Не хочешь говорить, не надо
- Я знаю, что вы сейчас готовите новую постановку по пьесе вашего автора Игоря Вацетиса «Предбанник»?
- Сейчас все тяжело, надо приспосабливаться к актерам, все заняты, на съемках, гастролируют. Я звоню маме актрисы, которую хочу пригласить: «Здравствуйте, это Юрский, я Катю ищу для роли». – «А вы знаете, Катя о театре только через агента разговаривает». – «Извините», - вешаю трубку. Миша Жванецкий, мой старый товарищ, тоже стал через агента жить.
- Сломался?
- А, может, взошел. Особенность сегодняшней жизни в том, что никак не определишь, - идешь ты по лестнице вверх или вниз?

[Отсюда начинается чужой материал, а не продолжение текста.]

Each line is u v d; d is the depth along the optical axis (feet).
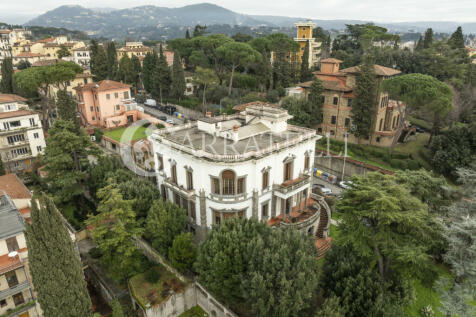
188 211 121.49
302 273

У людей ощущение, что они уже на верхних этажах мира, что еще подъем – и… И – что? А у меня ощущение, что они уже в подвале, и в преисподнюю не надо, потому что последняя ступенька сама отвалится.

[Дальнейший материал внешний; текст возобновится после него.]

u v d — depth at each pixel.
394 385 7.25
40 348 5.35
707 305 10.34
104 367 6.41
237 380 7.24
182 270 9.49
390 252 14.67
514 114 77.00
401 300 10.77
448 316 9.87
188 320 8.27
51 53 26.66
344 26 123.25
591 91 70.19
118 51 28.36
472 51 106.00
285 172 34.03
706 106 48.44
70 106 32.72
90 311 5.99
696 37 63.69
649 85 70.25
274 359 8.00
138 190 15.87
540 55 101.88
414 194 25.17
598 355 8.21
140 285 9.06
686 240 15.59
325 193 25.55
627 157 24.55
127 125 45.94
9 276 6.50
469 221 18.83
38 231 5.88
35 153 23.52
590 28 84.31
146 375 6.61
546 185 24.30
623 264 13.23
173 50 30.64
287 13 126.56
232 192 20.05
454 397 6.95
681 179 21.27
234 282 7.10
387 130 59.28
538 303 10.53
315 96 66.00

- А спектакль когда будет?
- 27 марта на малой сцене Театра им. Моссовета. Под крышей театра. Так договорились, а я стараюсь выполнять договоры. Но это с промежутками на мои гастроли, на их гастроли, на отдых, а не то, что мы все время будем репетировать. Я не понимаю нынешнего безумия, когда Даша, моя дочь, полгода репетировала во МХАТе «Гамлета» утром и вечером.
- А Даша как на это реагирует?
- Старается не волноваться. Но это странно. Сейчас я снимался в фильме о Бродском. Называется – «Полторы комнаты и окрестности». «Полторы комнаты» так называлось эссе Иосифа. Я играю отца, Александра Ивановича. Это - художественный фильм, режиссер Андрей Хржановский. Это его первое художественное кино, но там будем много и анимации, и документалистики, и монтажа всего со всем.
- Как прошли съемки?
- Съемки были очень солидными. Снимали в реальной квартире Бродского. Ее выкупили на время съемок, обставили так, как было тогда. А все коммуналки питерские похожи, и все мы в них жили, и я там жил, потому как бы побывал заново в том времени. Очень хороший мальчик играл маленького Иосифа. А немаленького играл режиссер Дитятковский, очень-очень похож. Мама - Алиса Фрейндлих. Съемки шли без выходных по 14 часов каждый день. Летом снимали натуру. А осенью – квартиру. Я мог себе позволить такой режим, хоть и был болен. Жил в гостинице в трех минутах ходьбы от дома, то есть от съемочной площадки. Жена в Москве, маленьких детей нет, больных в семье нет, кроме меня самого. Но остальная группа – это полсотни человек: техники, обслуживающие люди, шоферы, у всех дети, семьи. Я поразился их терпению. Пытался поднять их на восстание, говорил: «А где профсоюз, где права трудящихся?» Андрей очень на меня обижался. Он говорил: «Я же - работаю». Я не мог ему внушить, что он работает на свою славу, за которую можно отдавать свою кровь, но не чужую.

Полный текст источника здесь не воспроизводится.